*DOCUMENT SEGMENT*
# Pit Boss 1100



## Albert77 (Feb 19, 2020)

I bought a Pit Boss 1100 to replace my Traeger Tailgater, the 1100 is sturdy and well built but im concerned about the searing grate.  The middle searing plate get to hot to put anything on for any period of time due to the fire pot being directly below it, I have read threads regarding adding a heat defuser to remedy the issue. Has any one had similar issues and if so what was the solution. I've read that adding a heat defuser throws off the temp gauge as well. Im on the fence about returning the grill because of this.  Any members have the 1100 and if so what is your satisfaction with it.


----------



## oldsmokerdude (Feb 19, 2020)

Firstly, thanks for joining, this is a great place to get information and questions answered. Now about your question: 


Albert77 said:


> The middle searing plate get to hot to put anything on for any period of time


The searing area/plate/whatever you want to call it is for just that: searing the meat. This requires a high temperature as you want to impart a sear or char without further cooking the meat. They are not designed to be used "  for any length of time." I would say your searing grate is working just the way it was designed.

As far as your second concern ; "...


Albert77 said:


> I've read that adding a heat defuser throws off the temp gauge


I don't personally see how that could be the case. A temp gauge (thermometer) merely measures the temperature where the probe is.  Most folks use additional temperature probes at multiple places in their cooker to get a better idea of the cooker temp. In addition, it is common knowledge that OEM thermometers are notoriously inaccurate. Based on that, I wouldn't worry about the temp gauge being off.

The PB1100 is a fine grill for the money. It just takes some practice and patience to learn how to use it to it's maximum effectiveness, just like every other cooker out there.


----------



## Albert77 (Feb 19, 2020)

I hear what your saying, just seems like some wasted space I could use on a large cook.


----------



## TNJAKE (Feb 19, 2020)

*SUPPLIED MATERIAL*
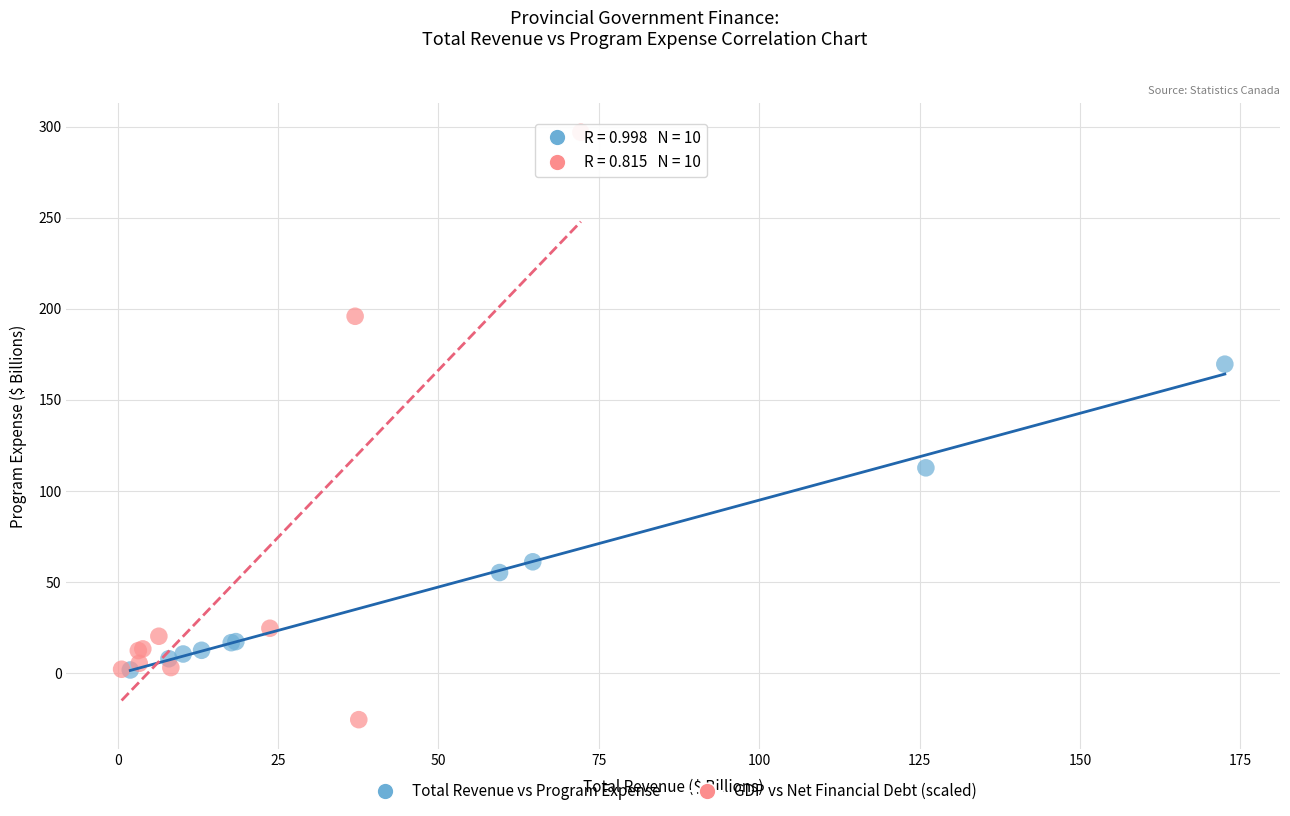

Which series reaches the minimum Y coordinate?

GDP vs Net Financial Debt (scaled)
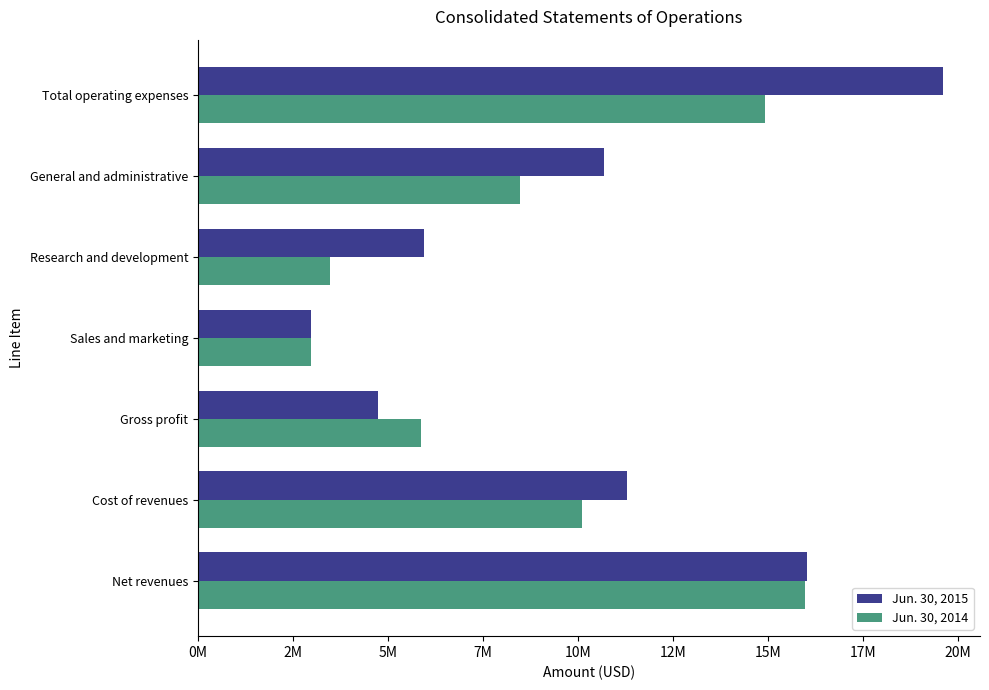

What are all the series names shown in the legend?

Jun. 30, 2015, Jun. 30, 2014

*ASSIGNED TASK*
In the Pit Boss 1100 forum thread, which grill did Albert77 buy the Pit Boss 1100 to replace?

*TASK OUTPUT*
A Traeger Tailgater.